8. "Now run python -m <pkg>.adapter and open http://localhost:3000."
README.md — fill placeholders. "Why Oracle" paragraph names: in-DB ONNX embeddings, AI Vector Search, oracle-database-mcp-server, JSON Duality (idea 3), persistent chat history. Include the "Why in-DB embeddings?" callout from intermediate/project-ideas.md verbatim — it's the load-bearing pitch.

Step 4 — Verify

DB is up (skill 1).
ONNX model registered (step 3a-4).
From target_dir: python -m pip install -e ..
python verify.py. Expect verify: OK (db, vector, inference, mcp).
Run notebook end-to-end: jupyter nbconvert --to notebook --execute notebook.ipynb. Must complete clean.
Bring Open WebUI up. Boot adapter, hit /v1/models, kill it. Don't keep it running.
On any failure, follow shared/verify.md recovery loop, max 3 retries.

Step 5 — Polish for sharing

README placeholders filled.
docs/ — note: drop a 60s demo GIF showing tool-call traces.

Final report:

Done.
  project at:    <target_dir>
  features used: in-DB ONNX (MY_MINILM_V1), oracle-database-mcp-server, OracleVS, OracleChatHistory
  run with:      cd <target_dir>
                 docker compose up -d
                 python -m <pkg>.adapter   # blocks; Open WebUI on :3000
  verify:        OK
  notebook:      <target_dir>/notebook.ipynb (executed clean)
  ui:            http://localhost:3000
  next:          record a 60s tool-call demo, push to GitHub.

Stop conditions

OCI selected but ~/.oci/config missing — stop, point at oci setup config.
ONNX export fails (BertTokenizer model only — SentencePiece will fail). Surface error, stop.
ONNX model registers but its embed_query returns dim ≠ 384. Drop the model, surface error.
MCP server fails to initialize within 30s — stop and surface stderr.
sql_mode=read_write without explicit user y.
Verify fails 3 times.

When to graduate to OAMP

If you grow this intermediate project into a multi-user agent — multiple humans, each wanting their preferences and durable facts auto-extracted and recalled across sessions — swap the manual chat history layer for OAMP (oracleagentmemory PyPI package).
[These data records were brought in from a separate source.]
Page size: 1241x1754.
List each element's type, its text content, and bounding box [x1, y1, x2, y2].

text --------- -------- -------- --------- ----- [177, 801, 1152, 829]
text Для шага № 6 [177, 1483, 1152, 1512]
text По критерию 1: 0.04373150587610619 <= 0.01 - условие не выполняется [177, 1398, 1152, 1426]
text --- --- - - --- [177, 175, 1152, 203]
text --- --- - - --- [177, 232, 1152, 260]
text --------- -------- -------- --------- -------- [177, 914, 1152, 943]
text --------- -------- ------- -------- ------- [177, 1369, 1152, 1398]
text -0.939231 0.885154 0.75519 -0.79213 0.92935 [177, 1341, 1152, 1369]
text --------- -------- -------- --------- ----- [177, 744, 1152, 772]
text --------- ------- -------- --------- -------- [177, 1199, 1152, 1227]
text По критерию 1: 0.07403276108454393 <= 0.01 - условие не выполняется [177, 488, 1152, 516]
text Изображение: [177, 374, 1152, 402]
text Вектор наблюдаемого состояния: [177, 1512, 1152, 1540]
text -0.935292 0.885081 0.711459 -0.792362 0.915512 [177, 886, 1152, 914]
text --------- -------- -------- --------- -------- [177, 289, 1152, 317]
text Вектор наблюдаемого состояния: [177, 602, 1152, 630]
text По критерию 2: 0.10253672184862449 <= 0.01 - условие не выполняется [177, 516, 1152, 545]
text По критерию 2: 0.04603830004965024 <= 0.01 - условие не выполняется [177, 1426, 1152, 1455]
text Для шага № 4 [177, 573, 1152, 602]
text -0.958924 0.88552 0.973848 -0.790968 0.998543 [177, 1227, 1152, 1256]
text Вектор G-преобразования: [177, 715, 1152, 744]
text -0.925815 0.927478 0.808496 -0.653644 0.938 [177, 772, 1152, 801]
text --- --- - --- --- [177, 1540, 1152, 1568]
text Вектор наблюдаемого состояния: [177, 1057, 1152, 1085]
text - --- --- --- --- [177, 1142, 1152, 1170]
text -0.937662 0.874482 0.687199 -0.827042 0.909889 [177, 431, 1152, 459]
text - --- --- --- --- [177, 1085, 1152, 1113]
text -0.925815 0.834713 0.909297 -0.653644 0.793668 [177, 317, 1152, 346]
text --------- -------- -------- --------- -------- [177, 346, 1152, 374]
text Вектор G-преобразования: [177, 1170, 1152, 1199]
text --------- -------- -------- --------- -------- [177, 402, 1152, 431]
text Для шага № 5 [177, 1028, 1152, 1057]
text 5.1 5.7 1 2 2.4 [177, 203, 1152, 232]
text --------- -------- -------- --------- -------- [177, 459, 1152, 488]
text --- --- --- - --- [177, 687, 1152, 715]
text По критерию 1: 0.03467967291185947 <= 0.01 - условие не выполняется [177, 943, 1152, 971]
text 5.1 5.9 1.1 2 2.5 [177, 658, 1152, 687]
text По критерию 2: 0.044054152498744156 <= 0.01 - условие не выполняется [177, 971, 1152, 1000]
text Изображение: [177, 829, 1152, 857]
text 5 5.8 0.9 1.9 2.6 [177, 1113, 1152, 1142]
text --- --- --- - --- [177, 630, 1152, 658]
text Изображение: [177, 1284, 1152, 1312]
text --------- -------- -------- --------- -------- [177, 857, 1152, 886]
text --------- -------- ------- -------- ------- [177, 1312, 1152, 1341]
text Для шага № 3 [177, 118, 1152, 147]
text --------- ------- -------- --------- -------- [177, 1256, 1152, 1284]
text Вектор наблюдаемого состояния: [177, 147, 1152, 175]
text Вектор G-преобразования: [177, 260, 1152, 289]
OAMP owns per-user threads, automatic memory extraction, and prompt-ready context cards; the advanced tier wires it via shared/snippets/oamp_helpers.py against the same in-DB ONNX embedder + Grok-4 you're using here. See shared/references/oamp.md for the OAMP-vs-OracleVS-vs-OracleChatHistory-vs-SQL decision tree. Until then, the manual chat history is correct for single-user demos.

What you must NOT do

Don't bypass the metadata-as-string monkeypatch (langchain-oracledb-helper includes it; just don't remove the import).
Don't write raw VECTOR_DISTANCE SQL when OracleVS.similarity_search covers it.
Don't introduce non-Oracle vector stores anywhere.
Don't introduce Ollama as a fallback. OCI GenAI only at this tier.
Don't introduce Cohere embeddings as a fallback. In-DB ONNX is the contract — the whole pedagogical point is "no external embedder."
Don't pin a model that doesn't exist in the user's region without warning.
Don't ship without the executed notebook.
Don't claim done before verify is green AND the notebook runs clean AND the adapter boots.